• **Task details**: What is needed is every line of the data that includes the word "Sampaio". Please copy each one.

• **Input data**:

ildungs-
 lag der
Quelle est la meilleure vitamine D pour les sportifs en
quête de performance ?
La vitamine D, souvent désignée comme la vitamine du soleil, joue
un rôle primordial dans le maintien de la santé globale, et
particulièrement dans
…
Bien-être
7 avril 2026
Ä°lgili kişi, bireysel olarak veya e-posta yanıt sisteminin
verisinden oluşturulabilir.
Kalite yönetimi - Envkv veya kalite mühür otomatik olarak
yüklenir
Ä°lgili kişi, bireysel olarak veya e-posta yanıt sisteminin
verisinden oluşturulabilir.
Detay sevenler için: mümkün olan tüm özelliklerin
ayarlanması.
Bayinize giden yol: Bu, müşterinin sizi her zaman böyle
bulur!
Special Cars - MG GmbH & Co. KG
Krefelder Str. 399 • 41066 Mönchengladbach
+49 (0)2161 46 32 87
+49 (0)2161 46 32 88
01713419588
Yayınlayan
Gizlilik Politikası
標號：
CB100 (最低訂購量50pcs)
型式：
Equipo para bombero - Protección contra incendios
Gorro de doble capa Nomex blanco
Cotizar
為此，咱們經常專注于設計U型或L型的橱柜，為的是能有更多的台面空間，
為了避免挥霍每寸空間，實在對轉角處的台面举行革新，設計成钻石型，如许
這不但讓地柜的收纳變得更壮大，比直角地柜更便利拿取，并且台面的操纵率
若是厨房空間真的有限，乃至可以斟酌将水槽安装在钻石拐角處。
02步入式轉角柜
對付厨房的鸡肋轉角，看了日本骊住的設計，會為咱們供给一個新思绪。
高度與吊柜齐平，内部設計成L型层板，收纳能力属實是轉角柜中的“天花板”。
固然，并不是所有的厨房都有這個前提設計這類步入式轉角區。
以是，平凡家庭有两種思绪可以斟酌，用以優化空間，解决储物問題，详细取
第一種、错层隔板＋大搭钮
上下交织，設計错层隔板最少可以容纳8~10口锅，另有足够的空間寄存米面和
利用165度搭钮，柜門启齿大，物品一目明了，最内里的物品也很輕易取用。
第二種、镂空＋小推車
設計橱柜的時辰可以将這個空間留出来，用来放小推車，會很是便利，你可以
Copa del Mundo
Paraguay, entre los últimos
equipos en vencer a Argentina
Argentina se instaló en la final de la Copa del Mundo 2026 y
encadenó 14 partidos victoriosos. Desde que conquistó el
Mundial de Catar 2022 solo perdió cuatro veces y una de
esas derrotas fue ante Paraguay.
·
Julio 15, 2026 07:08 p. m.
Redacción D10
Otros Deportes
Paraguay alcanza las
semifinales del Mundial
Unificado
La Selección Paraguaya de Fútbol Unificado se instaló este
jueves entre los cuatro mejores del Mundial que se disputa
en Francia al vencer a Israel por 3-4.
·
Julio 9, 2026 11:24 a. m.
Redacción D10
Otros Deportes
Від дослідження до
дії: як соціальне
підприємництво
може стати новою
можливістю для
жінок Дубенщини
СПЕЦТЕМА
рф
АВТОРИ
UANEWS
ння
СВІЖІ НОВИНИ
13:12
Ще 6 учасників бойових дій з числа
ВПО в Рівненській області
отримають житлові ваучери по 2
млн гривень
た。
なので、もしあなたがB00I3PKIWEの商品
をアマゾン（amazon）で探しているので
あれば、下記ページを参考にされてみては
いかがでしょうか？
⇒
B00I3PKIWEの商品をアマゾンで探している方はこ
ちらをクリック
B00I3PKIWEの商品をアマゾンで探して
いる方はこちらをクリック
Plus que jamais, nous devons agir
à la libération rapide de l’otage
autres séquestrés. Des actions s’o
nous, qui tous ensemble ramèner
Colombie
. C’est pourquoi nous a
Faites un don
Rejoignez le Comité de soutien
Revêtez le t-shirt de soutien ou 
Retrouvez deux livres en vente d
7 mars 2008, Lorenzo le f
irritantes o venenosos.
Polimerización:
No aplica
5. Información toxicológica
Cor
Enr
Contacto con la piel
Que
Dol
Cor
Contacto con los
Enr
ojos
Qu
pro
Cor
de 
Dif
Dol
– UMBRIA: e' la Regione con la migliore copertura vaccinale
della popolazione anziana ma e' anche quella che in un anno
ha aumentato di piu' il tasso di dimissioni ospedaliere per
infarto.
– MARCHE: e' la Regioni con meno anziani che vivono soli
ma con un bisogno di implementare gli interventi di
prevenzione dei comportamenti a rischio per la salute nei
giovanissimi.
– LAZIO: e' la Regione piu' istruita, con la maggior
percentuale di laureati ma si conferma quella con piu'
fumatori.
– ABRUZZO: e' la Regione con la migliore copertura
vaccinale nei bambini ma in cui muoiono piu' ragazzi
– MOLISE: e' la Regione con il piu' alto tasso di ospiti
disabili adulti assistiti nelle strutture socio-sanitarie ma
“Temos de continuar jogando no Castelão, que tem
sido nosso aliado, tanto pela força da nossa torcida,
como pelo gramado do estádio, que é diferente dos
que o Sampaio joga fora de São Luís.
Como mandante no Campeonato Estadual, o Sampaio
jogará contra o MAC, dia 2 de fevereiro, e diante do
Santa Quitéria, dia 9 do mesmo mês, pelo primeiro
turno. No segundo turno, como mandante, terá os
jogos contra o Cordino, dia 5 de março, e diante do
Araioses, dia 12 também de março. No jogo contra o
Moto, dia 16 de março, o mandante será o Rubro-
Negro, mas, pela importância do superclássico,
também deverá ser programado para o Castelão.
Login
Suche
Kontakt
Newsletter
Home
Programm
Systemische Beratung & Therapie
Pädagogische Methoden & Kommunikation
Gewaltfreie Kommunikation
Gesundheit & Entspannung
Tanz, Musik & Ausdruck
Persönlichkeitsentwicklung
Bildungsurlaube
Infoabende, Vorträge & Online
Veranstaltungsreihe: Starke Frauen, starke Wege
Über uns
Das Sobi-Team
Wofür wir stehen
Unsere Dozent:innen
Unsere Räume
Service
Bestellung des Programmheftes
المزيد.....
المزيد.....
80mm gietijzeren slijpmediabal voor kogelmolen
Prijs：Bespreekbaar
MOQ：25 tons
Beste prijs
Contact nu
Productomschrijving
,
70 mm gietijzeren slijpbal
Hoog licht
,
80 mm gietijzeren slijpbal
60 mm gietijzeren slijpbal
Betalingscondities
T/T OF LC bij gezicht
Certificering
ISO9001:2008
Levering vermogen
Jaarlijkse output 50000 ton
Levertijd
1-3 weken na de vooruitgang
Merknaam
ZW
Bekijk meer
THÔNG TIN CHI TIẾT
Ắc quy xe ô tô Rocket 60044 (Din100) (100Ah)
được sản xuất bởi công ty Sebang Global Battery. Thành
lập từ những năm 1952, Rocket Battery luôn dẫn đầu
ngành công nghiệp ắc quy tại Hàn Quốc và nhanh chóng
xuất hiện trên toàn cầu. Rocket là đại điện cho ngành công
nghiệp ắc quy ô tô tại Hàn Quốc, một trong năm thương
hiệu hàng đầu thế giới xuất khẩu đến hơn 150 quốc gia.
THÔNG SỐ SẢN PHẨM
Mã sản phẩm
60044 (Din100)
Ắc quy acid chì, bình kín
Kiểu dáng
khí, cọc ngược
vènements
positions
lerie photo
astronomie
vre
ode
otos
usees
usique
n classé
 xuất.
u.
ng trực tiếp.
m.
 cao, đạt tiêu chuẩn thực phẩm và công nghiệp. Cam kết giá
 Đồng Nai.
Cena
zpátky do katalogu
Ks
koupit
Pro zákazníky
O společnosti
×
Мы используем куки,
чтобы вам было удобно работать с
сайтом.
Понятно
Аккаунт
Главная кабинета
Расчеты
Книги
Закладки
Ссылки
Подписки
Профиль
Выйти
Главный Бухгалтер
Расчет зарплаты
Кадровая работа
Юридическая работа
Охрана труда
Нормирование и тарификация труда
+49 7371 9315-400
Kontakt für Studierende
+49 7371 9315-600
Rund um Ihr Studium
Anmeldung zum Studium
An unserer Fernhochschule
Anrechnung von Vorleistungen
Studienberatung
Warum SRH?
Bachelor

• **Exercise answer**:
que o Sampaio joga fora de São Luís.
Como mandante no Campeonato Estadual, o Sampaio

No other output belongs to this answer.